Puakena Boreham (born 18 December 1970) is an anaesthetist who became a Tuvaluan politician, when she was elected to represent Nui in the 2015 Tuvaluan general election. She was not re-elected in the 2024 Tuvaluan general election.

== Medical career ==
Dr Boreham studied at the Fiji School of Medicine and graduated in 1998. She has worked for the Tuvaluan Ministry of Health at the Princess Margaret Hospital as an anaesthetist and as the Medical Superintendent. In 2014 she carried out post-graduate study at the Australian National University in global health diplomacy, global health and foreign policy.

== Parliamentary career ==
She was appointed as the Minister of Works and Natural Resources in August 2016; and served as the minister during the Sopoaga Ministry.
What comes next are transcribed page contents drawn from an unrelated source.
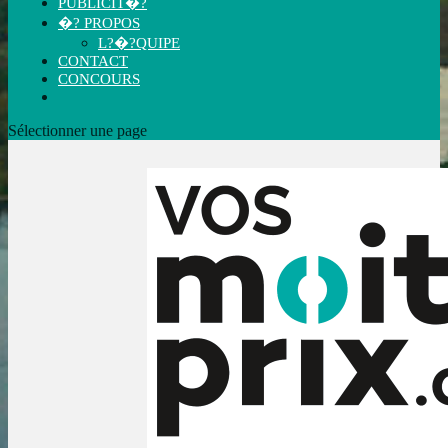
PUBLICIT�?
�? PROPOS
L?�?QUIPE
CONTACT
CONCOURS
Sélectionner une page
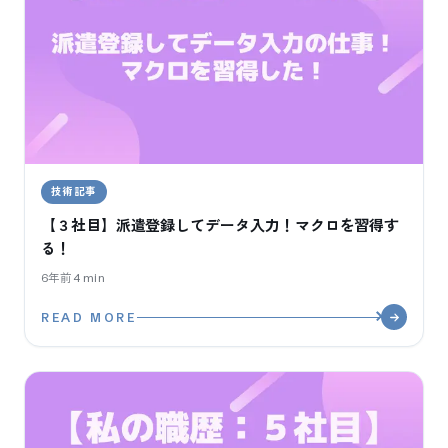
技術記事
【３社目】派遣登録してデータ入力！マクロを習得す
る！
6年前
4
min
READ MORE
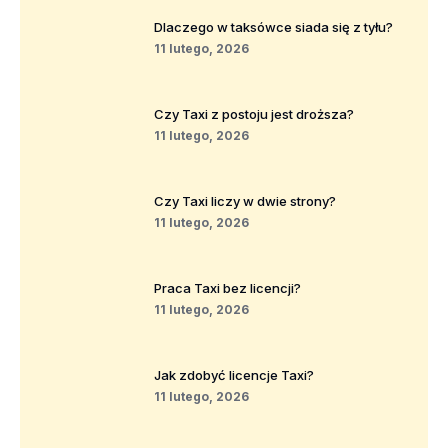
Dlaczego w taksówce siada się z tyłu?
11 lutego, 2026
Czy Taxi z postoju jest droższa?
11 lutego, 2026
Czy Taxi liczy w dwie strony?
11 lutego, 2026
Praca Taxi bez licencji?
11 lutego, 2026
Jak zdobyć licencje Taxi?
11 lutego, 2026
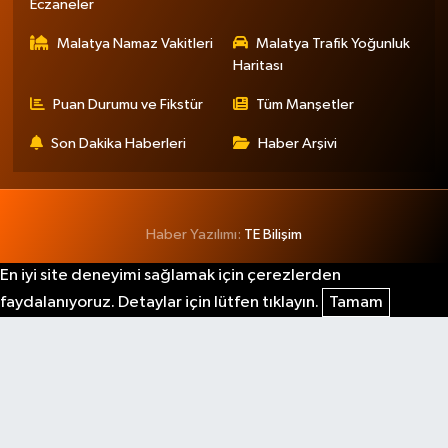
Eczaneler
Malatya Namaz Vakitleri
Malatya Trafik Yoğunluk
Haritası
Puan Durumu ve Fikstür
Tüm Manşetler
Son Dakika Haberleri
Haber Arşivi
Haber Yazılımı:
TE Bilişim
En iyi site deneyimi sağlamak için çerezlerden
faydalanıyoruz. Detaylar için lütfen tıklayın.
Tamam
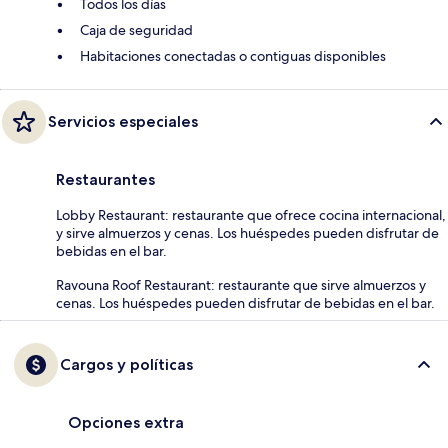
Todos los días
Caja de seguridad
Habitaciones conectadas o contiguas disponibles
Servicios especiales
Restaurantes
Lobby Restaurant: restaurante que ofrece cocina internacional,
y sirve almuerzos y cenas. Los huéspedes pueden disfrutar de
bebidas en el bar.
Ravouna Roof Restaurant: restaurante que sirve almuerzos y
cenas. Los huéspedes pueden disfrutar de bebidas en el bar.
Cargos y políticas
Opciones extra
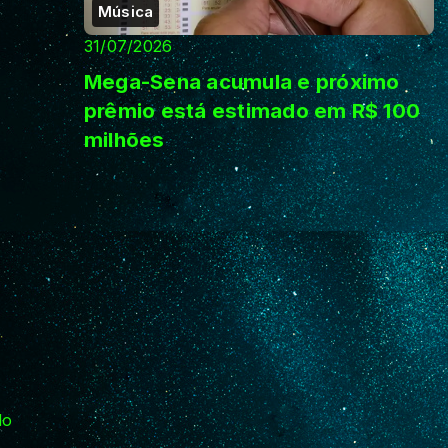
Música
31/07/2026
Mega-Sena acumula e próximo
prêmio está estimado em R$ 100
milhões
do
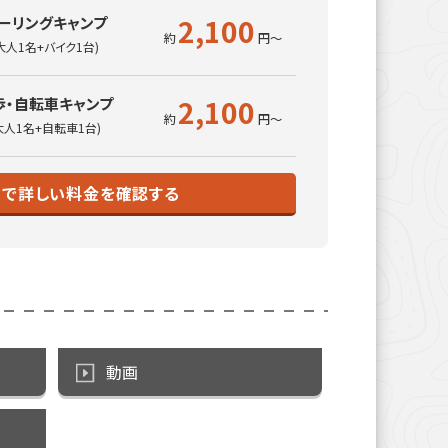
2,100
ーリングキャンプ
大人1名+バイク1台)
2,100
歩・自転車キャンプ
大人1名+自転車1台)
トで詳しい料金を確認する
動画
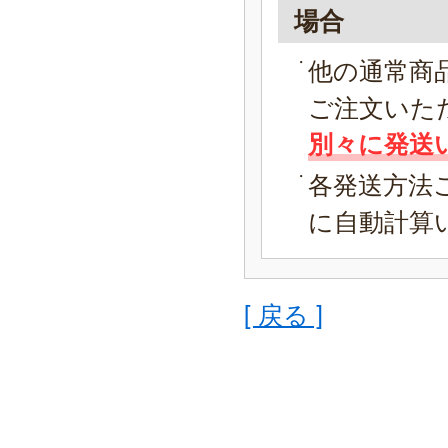
場合
他の通常商
ご注文いた
別々に発送
各発送方法
に自動計算
[ 戻る ]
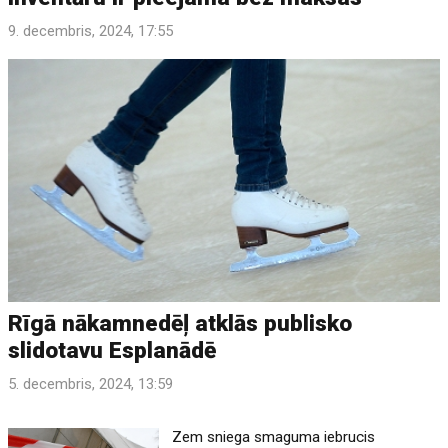
9. decembris, 2024, 17:55
Rīgā nākamnedēļ atklās publisko
slidotavu Esplanādē
5. decembris, 2024, 13:59
Zem sniega smaguma iebrucis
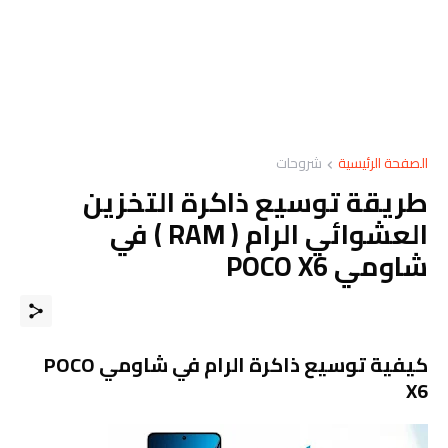
الصفحة الرئيسية
شروحات
طريقة توسيع ذاكرة التخزين
العشوائي الرام ( RAM ) في
شاومي POCO X6
كيفية توسيع ذاكرة الرام في شاومي POCO
X6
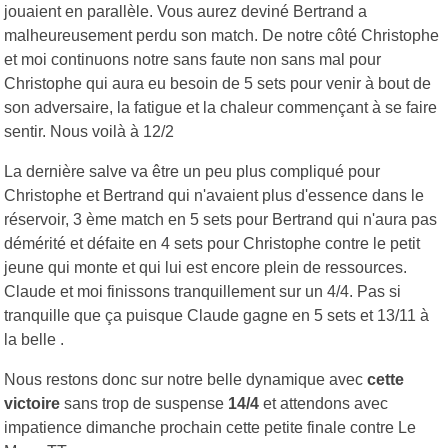
jouaient en parallèle. Vous aurez deviné Bertrand a
malheureusement perdu son match. De notre côté Christophe
et moi continuons notre sans faute non sans mal pour
Christophe qui aura eu besoin de 5 sets pour venir à bout de
son adversaire, la fatigue et la chaleur commençant à se faire
sentir. Nous voilà à 12/2
La dernière salve va être un peu plus compliqué pour
Christophe et Bertrand qui n'avaient plus d'essence dans le
réservoir, 3 ème match en 5 sets pour Bertrand qui n'aura pas
démérité et défaite en 4 sets pour Christophe contre le petit
jeune qui monte et qui lui est encore plein de ressources.
Claude et moi finissons tranquillement sur un 4/4. Pas si
tranquille que ça puisque Claude gagne en 5 sets et 13/11 à
la belle .
Nous restons donc sur notre belle dynamique avec
cette
victoire
sans trop de suspense
14/4
et attendons avec
impatience dimanche prochain cette petite finale contre Le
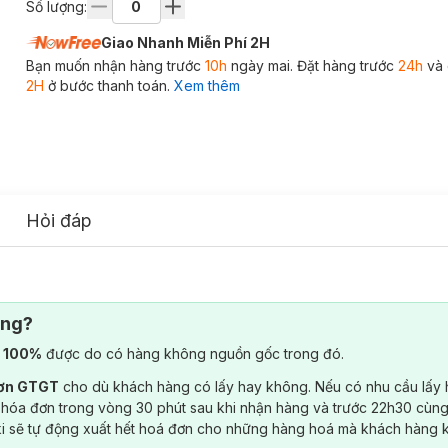
Số lượng:
Giao Nhanh Miễn Phí 2H
Bạn muốn nhận hàng trước
10h
ngày mai. Đặt hàng trước
24h
và 
2H
ở bước thanh toán.
Xem thêm
Hỏi đáp
ông?
) 100%
được do có hàng không nguồn gốc trong đó.
đơn GTGT
cho dù khách hàng có lấy hay không. Nếu có nhu cầu lấy
 hóa đơn trong vòng 30 phút sau khi nhận hàng và trước 22h30 cùng
ki sẽ tự động xuất hết hoá đơn cho những hàng hoá mà khách hàng 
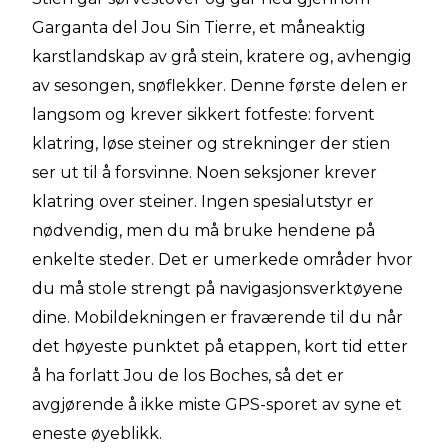
Garganta del Jou Sin Tierre, et måneaktig
karstlandskap av grå stein, kratere og, avhengig
av sesongen, snøflekker. Denne første delen er
langsom og krever sikkert fotfeste: forvent
klatring, løse steiner og strekninger der stien
ser ut til å forsvinne. Noen seksjoner krever
klatring over steiner. Ingen spesialutstyr er
nødvendig, men du må bruke hendene på
enkelte steder. Det er umerkede områder hvor
du må stole strengt på navigasjonsverktøyene
dine. Mobildekningen er fraværende til du når
det høyeste punktet på etappen, kort tid etter
å ha forlatt Jou de los Boches, så det er
avgjørende å ikke miste GPS-sporet av syne et
eneste øyeblikk.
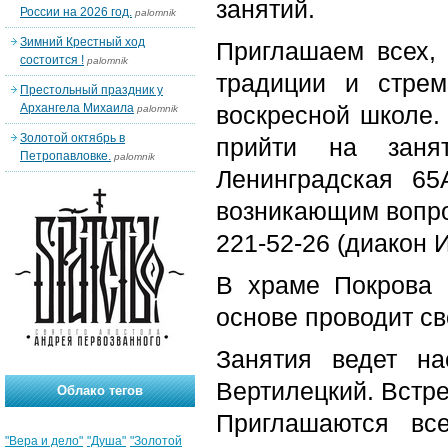
занятий.
России на 2026 год.
palomnik
Зимний Крестный ход
Приглашаем всех, 
состоится !
palomnik
традиции и стрем
Престольный праздник у
Архангела Михаила
воскресной школе. 
palomnik
Золотой октябрь в
прийти на заня
Петропавловке.
palomnik
Ленинградская 6
возникающим вопро
221-52-26 (диакон 
В храме Покрова 
основе проводит св
Занятия ведет на
Вертилецкий. Встре
Облако тегов
Приглашаются вс
"Вера и дело"
"Душа"
"Золотой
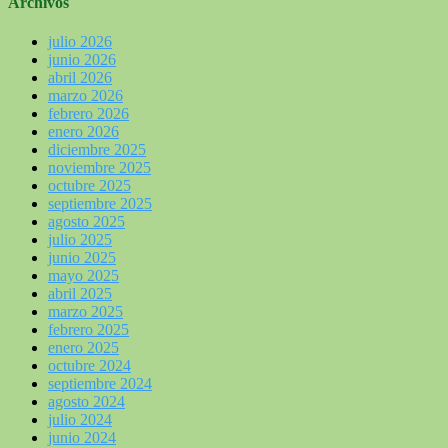
Archivos
julio 2026
junio 2026
abril 2026
marzo 2026
febrero 2026
enero 2026
diciembre 2025
noviembre 2025
octubre 2025
septiembre 2025
agosto 2025
julio 2025
junio 2025
mayo 2025
abril 2025
marzo 2025
febrero 2025
enero 2025
octubre 2024
septiembre 2024
agosto 2024
julio 2024
junio 2024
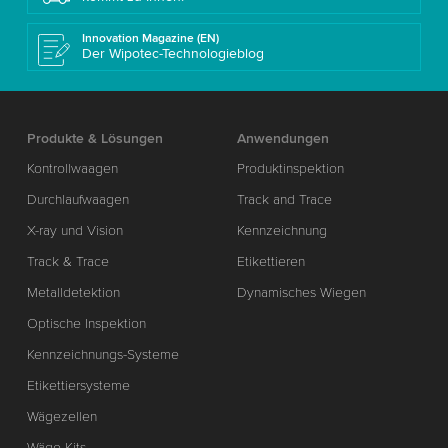
Innovation Magazine (EN)
Der Wipotec-Technologieblog
Produkte & Lösungen
Anwendungen
Kontrollwaagen
Produktinspektion
Durchlaufwaagen
Track and Trace
X-ray und Vision
Kennzeichnung
Track & Trace
Etikettieren
Metalldetektion
Dynamisches Wiegen
Optische Inspektion
Kennzeichnungs-Systeme
Etikettiersysteme
Wägezellen
Wäge-Kits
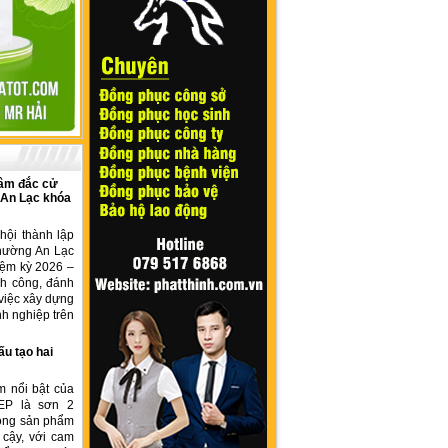
âm đắc cử
 An Lạc khóa
hội thành lập
hường An Lạc
iệm kỳ 2026 –
nh công, đánh
việc xây dựng
h nghiệp trên
ấu tạo hai
m nổi bật của
EP là sơn 2
dòng sản phẩm
 cậy, với cam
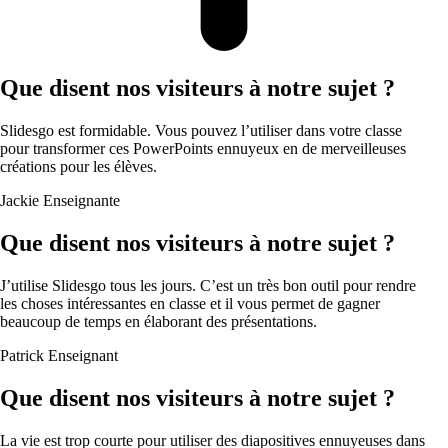
Que disent nos visiteurs à notre sujet ?
Slidesgo est formidable. Vous pouvez l’utiliser dans votre classe
pour transformer ces PowerPoints ennuyeux en de merveilleuses
créations pour les élèves.
Jackie
Enseignante
Que disent nos visiteurs à notre sujet ?
J’utilise Slidesgo tous les jours. C’est un très bon outil pour rendre
les choses intéressantes en classe et il vous permet de gagner
beaucoup de temps en élaborant des présentations.
Patrick
Enseignant
Que disent nos visiteurs à notre sujet ?
La vie est trop courte pour utiliser des diapositives ennuyeuses dans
She was re-elected in the 2019 general election.

Dr Boreham was the third woman to be elected to the Parliament of Tuvalu: following Naama Maheu Latasi (1989 to 1997); and Pelenike Isaia (2011 to 2015).

In July 2020, Dr. Boreham was appointed to the Constitutional Review Parliamentary Select Committee. The Final Report of the Constitutional Review Parliamentary Select Committee was published on 12 December 2022. The work of the committee resulted in the Constitution of Tuvalu Act 2023, which amended the Constitution of Tuvalu.